Photo from engagement shoot.

Photo by danellebohane.com from my engagement shoot.

“I’ll be frank, I want more likes.”

“Man I can’t believe that I got 200 likes!”

If you have heard or made a statement like this, you can be sure that you are not alone. These were actual statements made by two of my friends who are between the ages of 18 and 25. The desire to be liked resonates with so many, social media users and non-users alike. I mean, as shallow as it may sound, who doesn’t want to be admired and liked by others?

For the last few years I have been on a journey of discovery on social media. There were times when I wanted to quit and times where it gave me much joy. Surprisingly one of my biggest lessons from social media is in the area of giving. Here are 5 things that social media, in particular Instagram and Facebook, has taught me about giving.

  1. Give, without expecting anything in return.

Have you heard of the like for a like phenomenon? On Instagram, this is where you trade likes. You will like his photo if he likes yours in return. The problem with this mentality is that you are dependent on another’s action. You are surrendering the control of your emotions to someone else.

It is so easy to fall into this trap of giving and taking. You want to give, but only if you can get something from the other person. This is such a tiring way to live. Let me tell you a secret to happiness: be generous and don’t expect anything of others.

  1. Be intentional about giving.

Social media enables us to so easily consume photos without even thinking of giving back. When I am looking to fill time, I find myself scrolling through photos in an instant and soon I am at the end of my news feed. Now I choose to be intentional about giving back to those that have spent the time creating.

  1. Give praise where praise is due.

When a photo or content has been crafted well, I show my appreciation. I want to be an encourager to those that deserve it. Be someone who acknowledges the effort gone into a well-thought-out post.

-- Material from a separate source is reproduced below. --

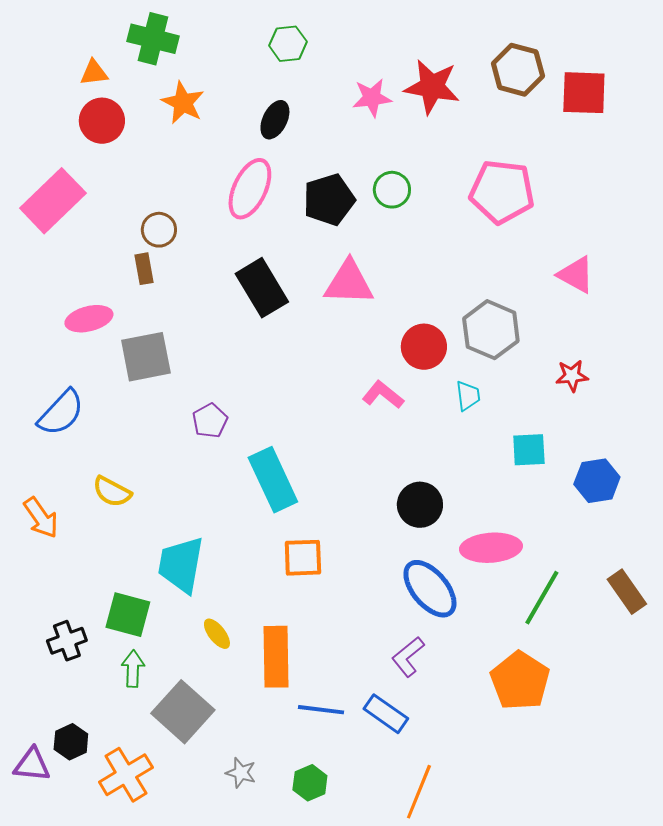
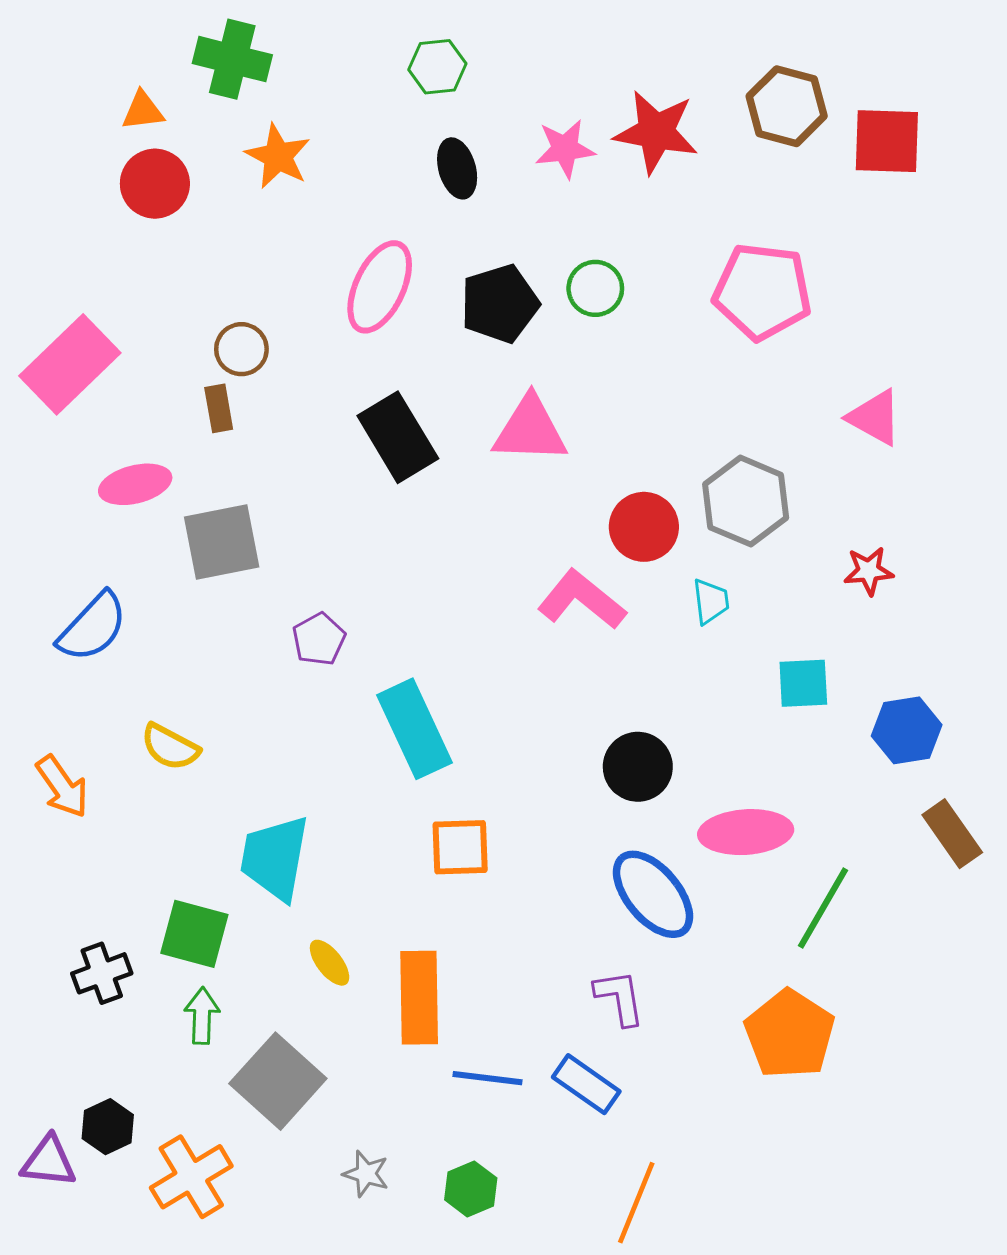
black ellipse: (275, 120) -> (457, 168), moved, turned -42
pink rectangle: (53, 201) -> (70, 364), moved
pink L-shape: (383, 395) -> (582, 600), size x1.4
brown rectangle: (627, 592) -> (952, 834), moved
purple L-shape: (408, 657) -> (620, 998), turned 120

  1. A simple act of giving can make someone’s day.

I know that when a friend likes my photo, I feel the love from her. Choosing a simple gesture of double-tapping an instagram photo can instantly brighten up someone’s day. Why don’t we all do it more often?

  1. It is better to give than to receive.

This must be true because both psychologists and the bible say so. Giving lifts the focus off self and channels it to others. It enlarges our world. I cannot be more certain of this. Give it a go. You might surprise yourself at how good you feel in the end.

While I chose social media as a focus, these principles of giving are all-encompassing and apply to other areas of life.